このことから定旋律に対して付け加えられる第二の旋律はより自由に歌うことが可能となった。そのかわり、定旋律を歌う人は第二旋律を歌う人が独立したパートを歌い終わるまで自分の音を引き伸ばし、待たなければならないのだが。

パリのノートル・ダム大聖堂では、それはちょうどこの大聖堂が建築中でもあったのだが、同時に進行する三つから四つの声部を持つ多声曲が作曲された。

何故、そんな複雑な時間の構造体の記譜が可能となったのか。それは各旋律の時間的あり方が同じ時間の単位で調整されていたからだ。ガリレイの言う「計量的時間」についての概念なくしても、各声部は声部ごとのまとまりが与えられ、全体としては一つの記号体系を創りだすことが可能となった。

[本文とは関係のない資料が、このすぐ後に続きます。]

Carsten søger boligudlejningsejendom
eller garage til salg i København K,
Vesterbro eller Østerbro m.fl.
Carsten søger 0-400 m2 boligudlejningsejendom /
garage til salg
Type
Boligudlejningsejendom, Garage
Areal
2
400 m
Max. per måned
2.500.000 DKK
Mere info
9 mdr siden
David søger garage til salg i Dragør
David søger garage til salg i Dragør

このノートル・ダムの体系をリズミック・モードという。時間の持続の標準を短い音に決め、その二倍長い音、三倍長い音を表す型をあらかじめ決めておき、その型をギリシャの韻にちなみ、「長短格」「長短短格」というようにモード設定し、その繰り返しを表記、調整し作曲していった。

この時間の構造体は科学でも哲学でもない。当時まだ大聖堂を創る建築家の名前は記録されなかった時代、この表記法を編み出したノートル・ダム大聖堂のレオナンとペロタンは歴史上最初の作曲家として賞賛されている。